Study note • PMID 35791877
Repeated low-dose caffeine ingestion during a night of total sleep deprivation improves endurance performance and cognitive function in young recreational runners: A randomized, double-blind, placebo-controlled study.
Worth trying if it fits your goal and context.
ELI5
In plain language
The present study aimed to assess the effects of repeated administration of low-dose caffeine during a night of total sleep deprivation on physical and cognitive performance. (randomized trial; recreational runners).
Effects on Time-trial performance are mixed or unclear from the abstract alone. Treat this as a signal, not a guarantee; confirm methods and context in the full paper.
Takeaways
What the abstract suggests
- • Study question: The present study aimed to assess the effects of repeated administration of low-dose caffeine during a night of total sleep deprivation on physical and cognitive performance.
- • Effects on Time-trial performance are mixed or unclear from the abstract alone.
- • Population: recreational runners.
- • Protocol cues (title/abstract): 6 mg/kg • 2 mg/kg • 400 m.
Protocol
Protocol (as reported)
- • Intervention/exposure: caffeine (vs placebo).
- • Dose/time/duration cues in abstract/title: 6 mg/kg • 2 mg/kg • 400 m.
- • Outcomes: Time-trial performance, Time to exhaustion.
- • Replication note: abstracts often omit adherence and timing; confirm details before changing training or supplementation.
Fit
Who it helps, and who should skip it
Who it helps
- • Athletes similar to the study population (recreational runners) working on supplements.
- • Athletes who can measure Time-trial performance, Time to exhaustion with a repeatable workout or time-trial effort.
Who should skip
- • If you have symptoms or conditions that make the intervention risky, get professional guidance.
- • If you’re near race day and can’t safely test, defer the experiment.
Methods
What the study actually did
- • Design: randomized trial (double-blind, placebo-controlled).
- • Population: recreational runners.
- • Comparator: placebo.
- • Outcomes measured: Time-trial performance, Time to exhaustion.
- • Protocol cues mentioned: 6 mg/kg • 2 mg/kg • 400 m.
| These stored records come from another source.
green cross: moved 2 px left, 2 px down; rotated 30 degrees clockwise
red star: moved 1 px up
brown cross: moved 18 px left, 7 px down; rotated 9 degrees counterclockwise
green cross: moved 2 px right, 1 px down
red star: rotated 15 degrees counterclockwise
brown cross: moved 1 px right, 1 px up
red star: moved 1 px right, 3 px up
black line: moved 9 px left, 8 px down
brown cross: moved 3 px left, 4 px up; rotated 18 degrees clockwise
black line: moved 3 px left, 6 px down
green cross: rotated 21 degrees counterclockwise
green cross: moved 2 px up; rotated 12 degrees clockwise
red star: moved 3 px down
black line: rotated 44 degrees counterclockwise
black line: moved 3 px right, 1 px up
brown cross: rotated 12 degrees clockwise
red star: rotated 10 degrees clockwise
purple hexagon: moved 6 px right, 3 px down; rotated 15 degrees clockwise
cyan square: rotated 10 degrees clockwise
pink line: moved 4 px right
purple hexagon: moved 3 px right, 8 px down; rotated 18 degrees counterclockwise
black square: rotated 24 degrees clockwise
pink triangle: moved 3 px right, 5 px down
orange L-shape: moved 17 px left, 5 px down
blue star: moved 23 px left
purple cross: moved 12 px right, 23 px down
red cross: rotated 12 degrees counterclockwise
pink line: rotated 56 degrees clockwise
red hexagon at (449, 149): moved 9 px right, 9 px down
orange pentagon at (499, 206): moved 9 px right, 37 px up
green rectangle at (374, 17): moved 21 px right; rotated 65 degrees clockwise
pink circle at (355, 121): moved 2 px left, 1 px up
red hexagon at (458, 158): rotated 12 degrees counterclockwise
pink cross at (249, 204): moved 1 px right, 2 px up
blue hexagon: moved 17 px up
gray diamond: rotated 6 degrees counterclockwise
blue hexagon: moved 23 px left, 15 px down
- • Source: PubMed PMID 35791877 (2022) — Chronobiology international.
Results excerpt
What the abstract reports
“On the contrary, caffeine intake improved exhaustive running performance after BN by 5.2% (p < .001) and after TSD by 8.9% (p < .001), increased correct detections after BN (p < .05) and TSD (p < .05), and decreased reaction time after BN…”
Note: excerpts are short; for full context, read the paper.
Limits
Limitations & bias
- • Abstract-only summaries can miss critical details (population, protocol, adherence, and context).
- • Single studies often don’t generalize to your event, history, and training load; treat results as a starting point.
- • If your context differs (elite vs recreational; cycling vs running), adjust expectations and be conservative.
- • This is performance information, not medical advice.